Flanigan ME, Aleyasin H, Li L, Burnett CJ, Chan KL, LeClair KB, Lucas EK, Matikainen-Ankney B, Durand-de Cuttoli R, Takahashi A, Menard C, Pfau ML, Golden SA, Bouchard S, Calipari ES, Nestler EJ, Dileone RJ, Yamanaka A, Huntley GW, Clem RL, Russo SJ. Nat. Neurosci. 2020; ePub(ePub): ePub.

Affiliation

Friedman Brain Institute, Icahn School of Medicine at Mount Sinai, New York, NY, USA. scott.russo@mssm.edu.

Copyright

(Copyright © 2020, Holtzbrinck Springer Nature Publishing Group)

DOI

10.1038/s41593-020-0617-7

PMID

32284606

Abstract

Heightened aggression is characteristic of multiple neuropsychiatric disorders and can have various negative effects on patients, their families and the public. Recent studies in humans and animals have implicated brain reward circuits in aggression and suggest that, in subsets of aggressive individuals, domination of subordinate social targets is reinforcing.
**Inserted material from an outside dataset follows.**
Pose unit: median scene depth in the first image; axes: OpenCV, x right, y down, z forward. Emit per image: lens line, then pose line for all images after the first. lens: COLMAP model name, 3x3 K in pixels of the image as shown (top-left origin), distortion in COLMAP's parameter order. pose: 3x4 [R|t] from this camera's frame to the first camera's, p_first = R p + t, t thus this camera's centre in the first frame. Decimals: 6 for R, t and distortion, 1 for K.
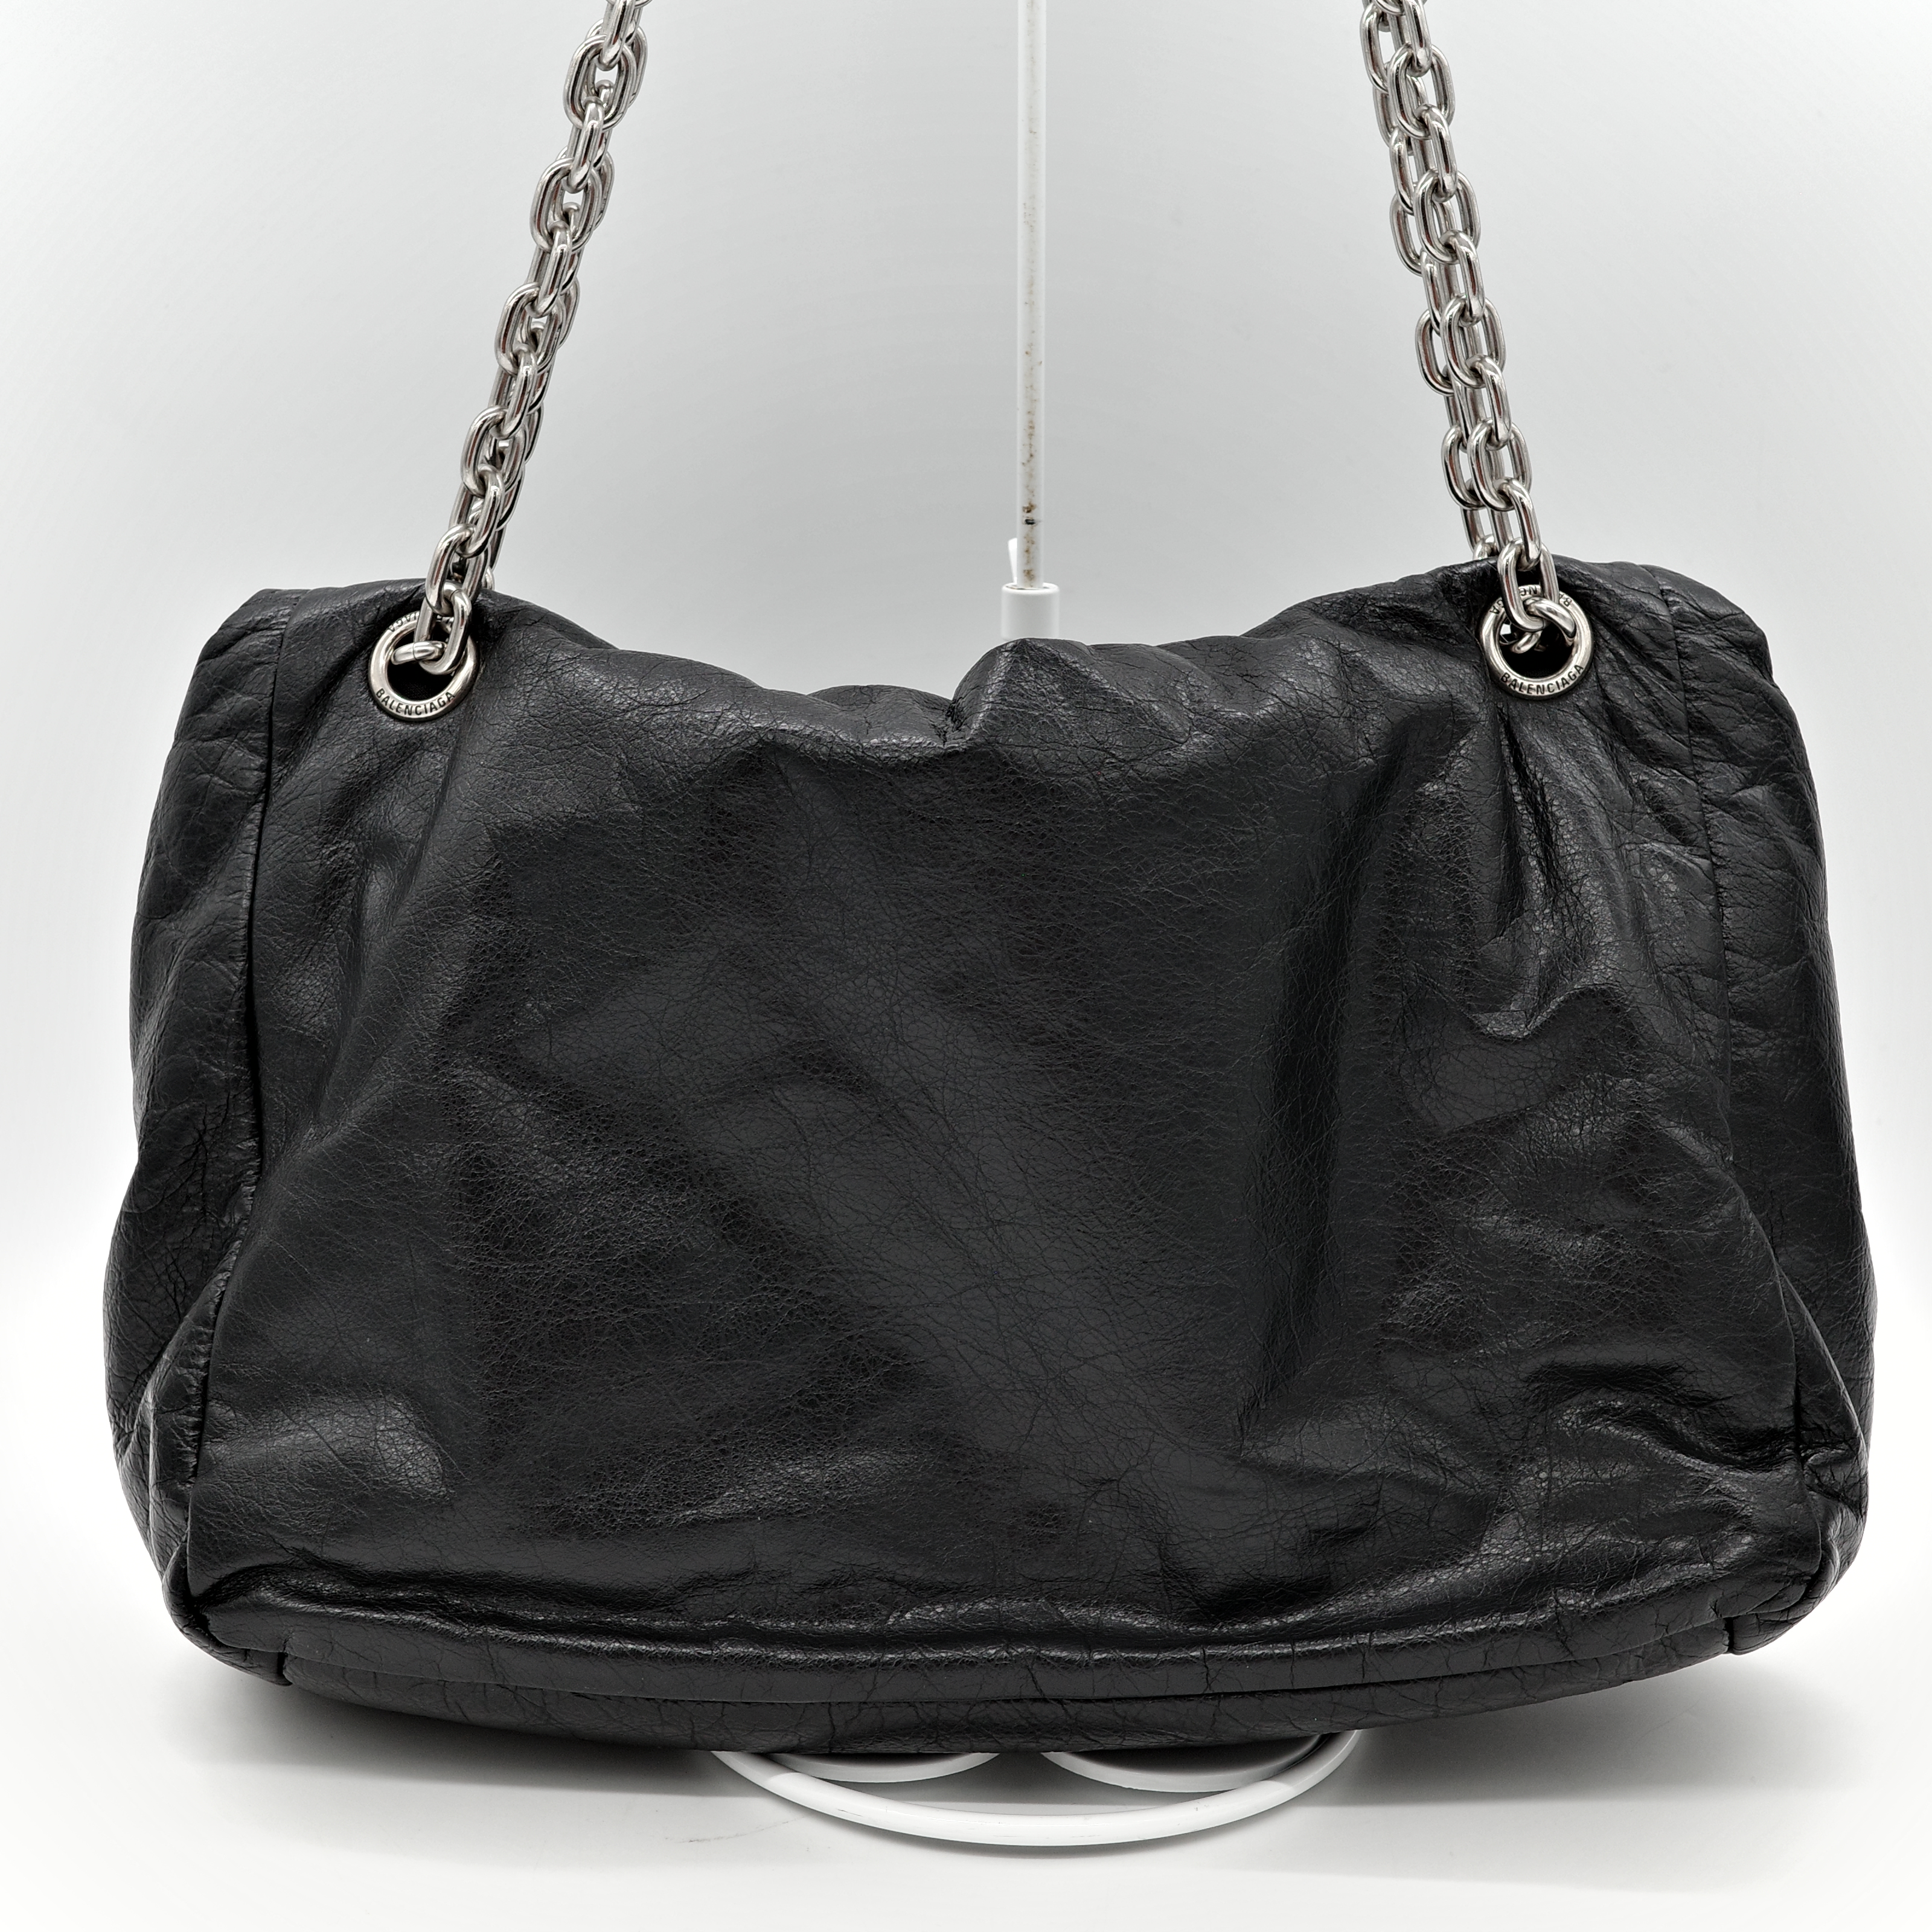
lens RADIAL K [[4329.1, 0, 975.6], [0, 4329.1, 1027.6], [0, 0, 1]] dist [0.078528, -0.330457]
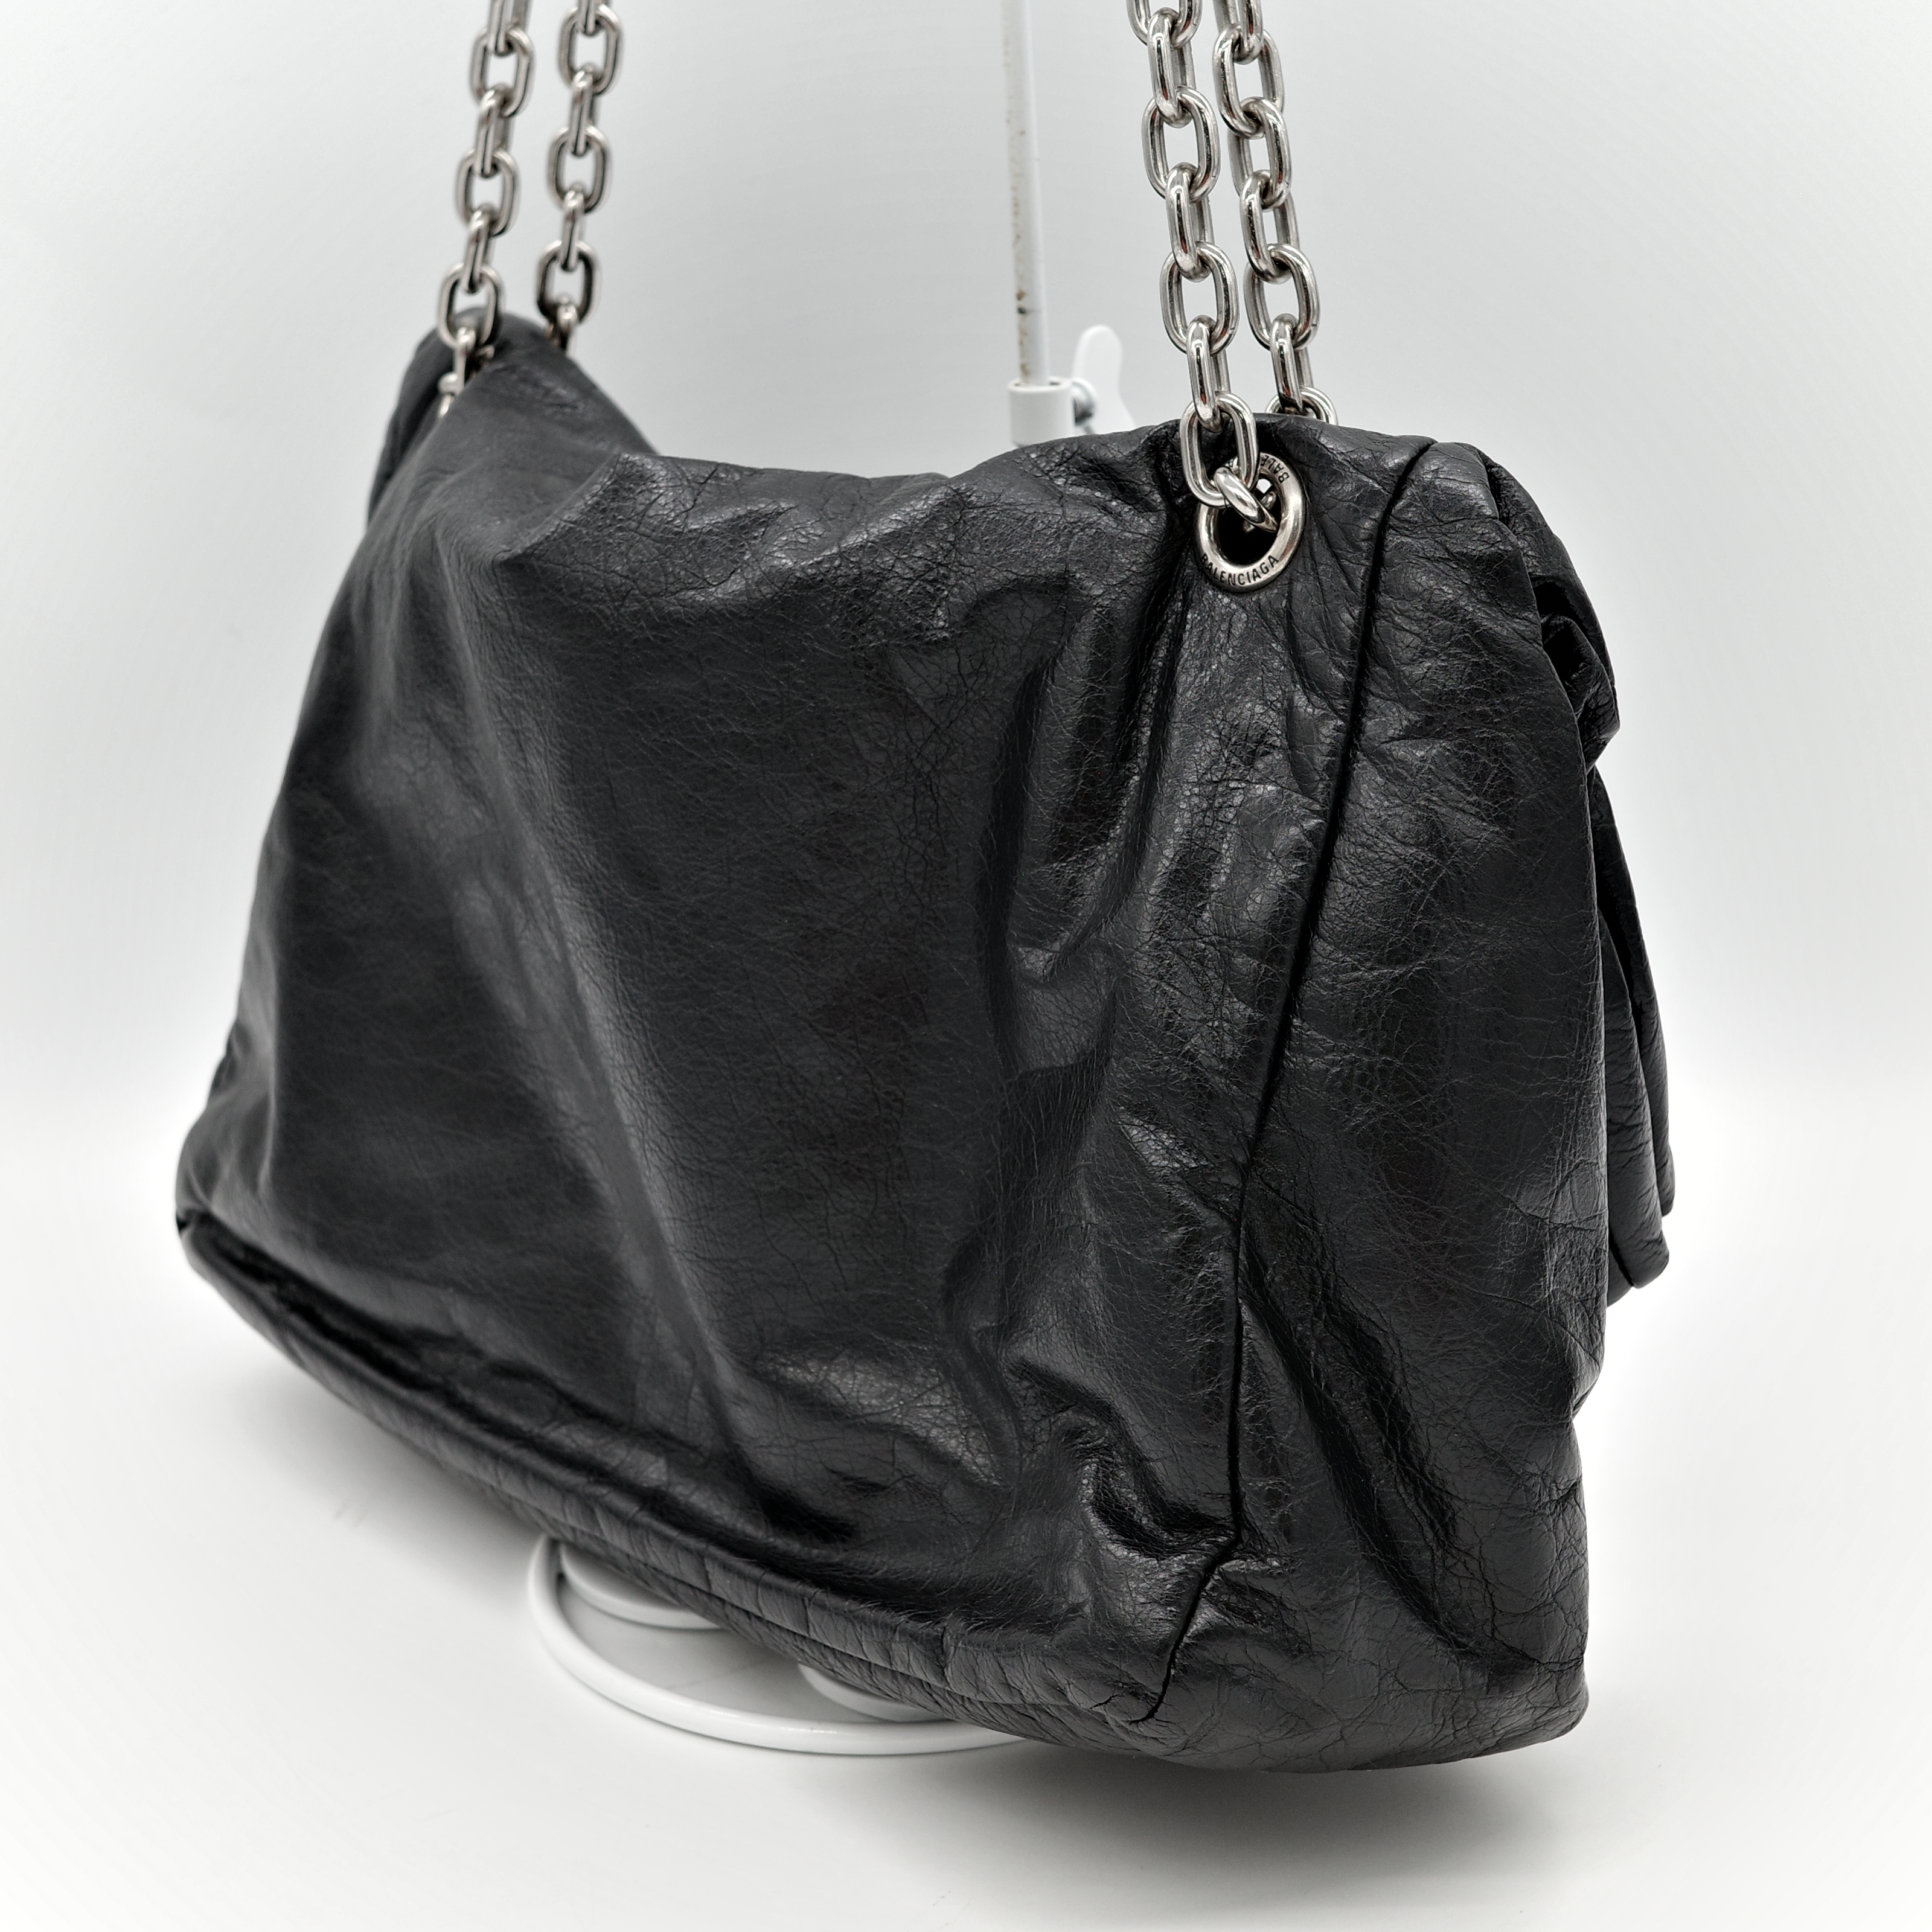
lens RADIAL K [[4329.1, 0, 975.6], [0, 4329.1, 1027.6], [0, 0, 1]] dist [0.078528, -0.330457]
pose [[0.653214, 0.214850, -0.726051, 0.732186], [-0.131440, 0.976515, 0.170713, -0.131854], [0.745678, -0.016080, 0.666113, 0.420680]]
In this study, we showed that, in male mice, orexin neurons in the lateral hypothalamus activated a small population of glutamic acid decarboxylase 2 (GAD2)-expressing neurons in the lateral habenula (LHb) via orexin receptor 2 (OxR2) and that activation of these GAD2 neurons promoted male-male aggression and conditioned place preference for aggression-paired contexts. Moreover, LHb GAD2 neurons were inhibitory within the LHb and dampened the activity of the LHb as a whole. These results suggest that the orexin system is important for the regulation of inter-male aggressive behavior and provide the first functional evidence of a local inhibitory circuit within the LHb.